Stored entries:
▬▬▬▬▬▬

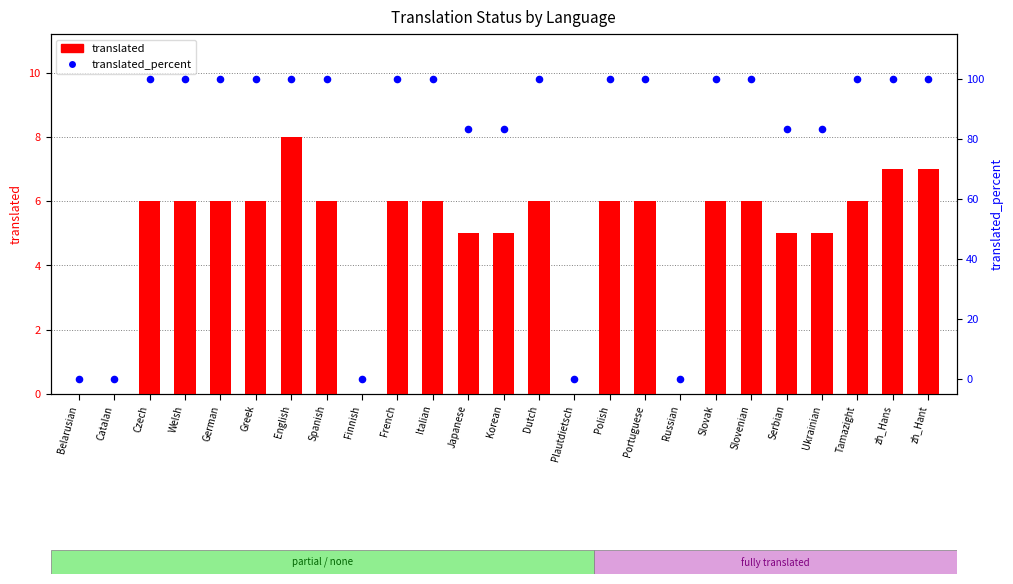

What are all the series names shown in the legend?

translated, translated_percent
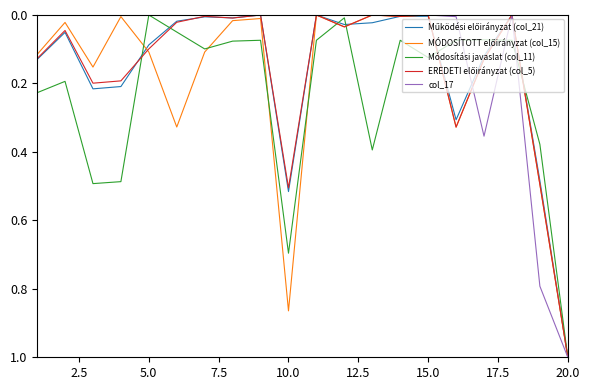

What is the greatest value displayed?

1.0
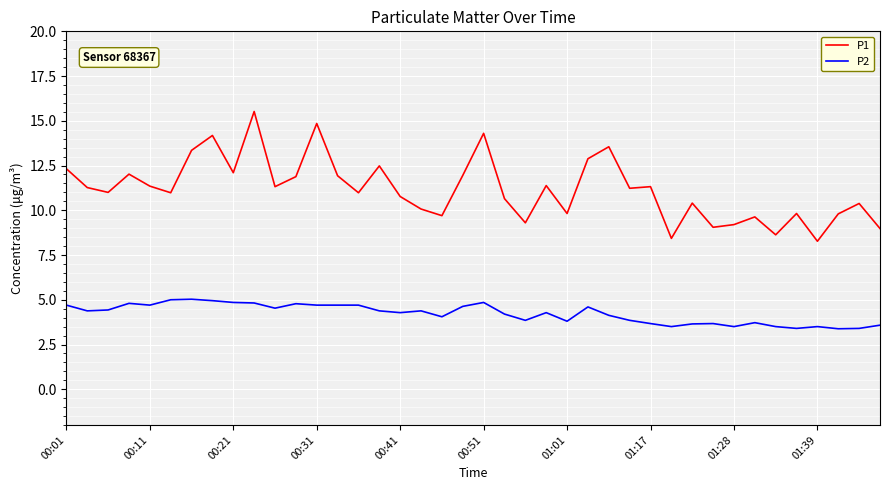

Does the chart display data point markers on the line(s)?

No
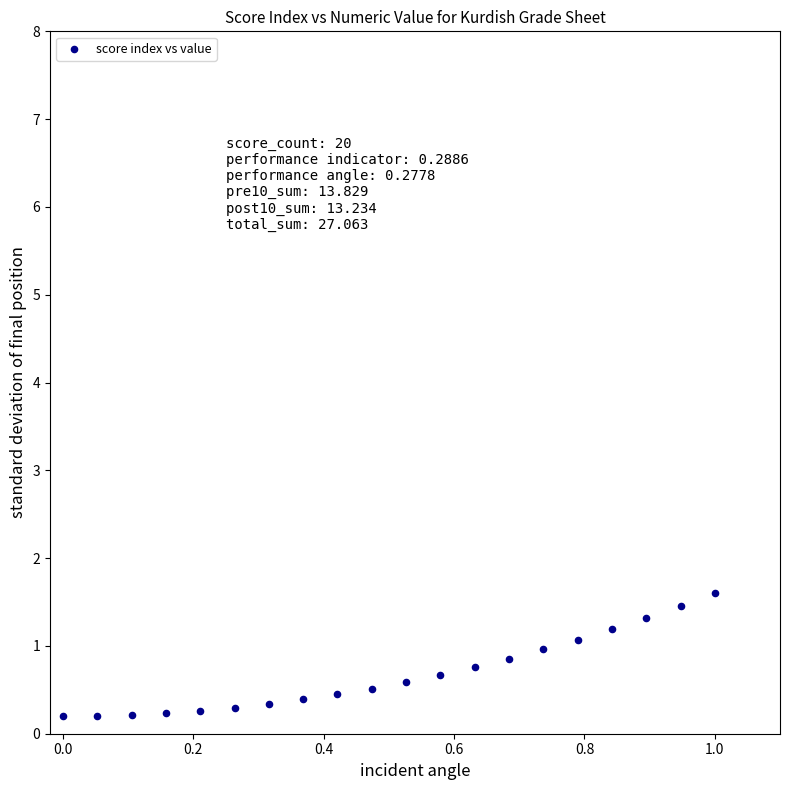

What is the range of X values (max minus min)?

1.0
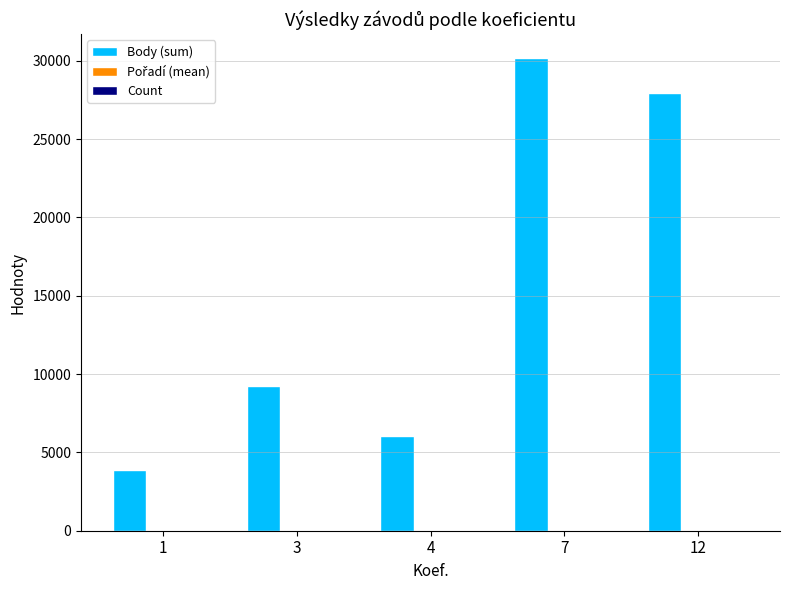

At which category is the sum across all series the highest?

7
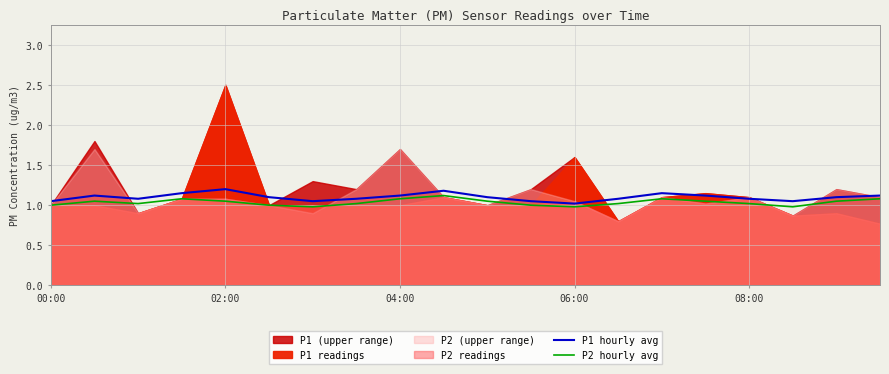

The P2 hourly avg series shows 1.4 at 00:00. True or false?

False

▬▬▬▬▬▬

## YOUR GOAL
Tally the lines in the records above that contain the string "What", with case counting, and reply with the number alone.

## ANSWER AREA
3